WRITTEN TASK: Repeat, word for word, each of the records shown below, without their pictures.

[[ DATASET EXTRACT open ]]

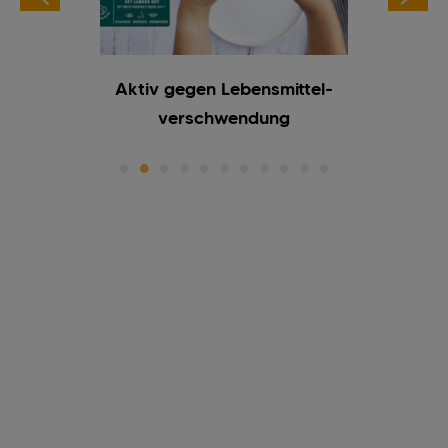
ADE-
Aktiv gegen Lebensmittel-
Eier a
Kakao
verschwendung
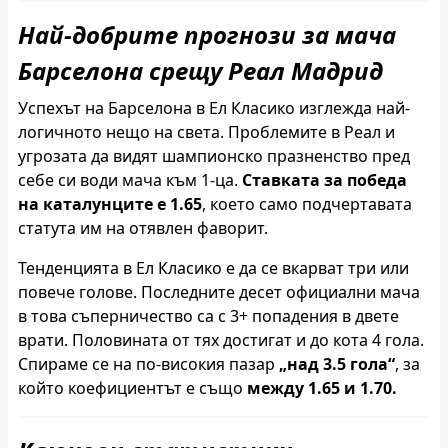
Най-добрите прогнози за мача
Барселона срещу Реал Мадрид
Успехът на Барселона в Ел Класико изглежда най-
логичното нещо на света. Проблемите в Реал и
угрозата да видят шампионско празненство пред
себе си води мача към 1-ца.
Ставката за победа
на каталунците е 1.65
, което само подчертавата
статута им на отявлен фаворит.
Тенденцията в Ел Класико е да се вкарват три или
повече голове. Последните десет официални мача
в това съперничество са с 3+ попадения в двете
врати. Половината от тях достигат и до кота 4 гола.
Спираме се на по-високия пазар
„над 3.5 гола“
, за
който коефициентът е също
между 1.65 и 1.70.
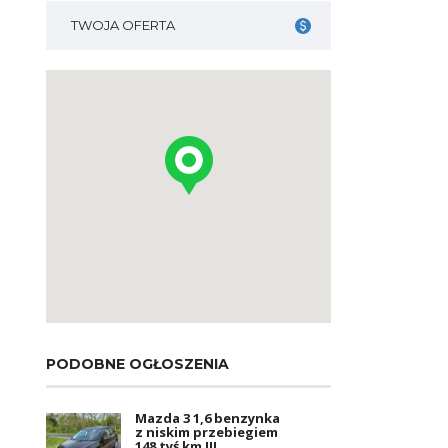
TWOJA OFERTA
PODOBNE OGŁOSZENIA
Mazda 3 1,6 benzynka
z niskim przebiegiem
148 tyś km !!!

[[ DATASET EXTRACT closed ]]

SOLVED EXERCISE:
ADE-
Aktiv gegen Lebensmittel-
Eier a
Kakao
verschwendung
Най-добрите прогнози за мача
Барселона срещу Реал Мадрид
Успехът на Барселона в Ел Класико изглежда най-
логичното нещо на света. Проблемите в Реал и
угрозата да видят шампионско празненство пред
себе си води мача към 1-ца.
Ставката за победа
на каталунците е 1.65
, което само подчертавата
статута им на отявлен фаворит.
Тенденцията в Ел Класико е да се вкарват три или
повече голове. Последните десет официални мача
в това съперничество са с 3+ попадения в двете
врати. Половината от тях достигат и до кота 4 гола.
Спираме се на по-високия пазар
„над 3.5 гола“
, за
който коефициентът е също
между 1.65 и 1.70.
TWOJA OFERTA
PODOBNE OGŁOSZENIA
Mazda 3 1,6 benzynka
z niskim przebiegiem
148 tyś km !!!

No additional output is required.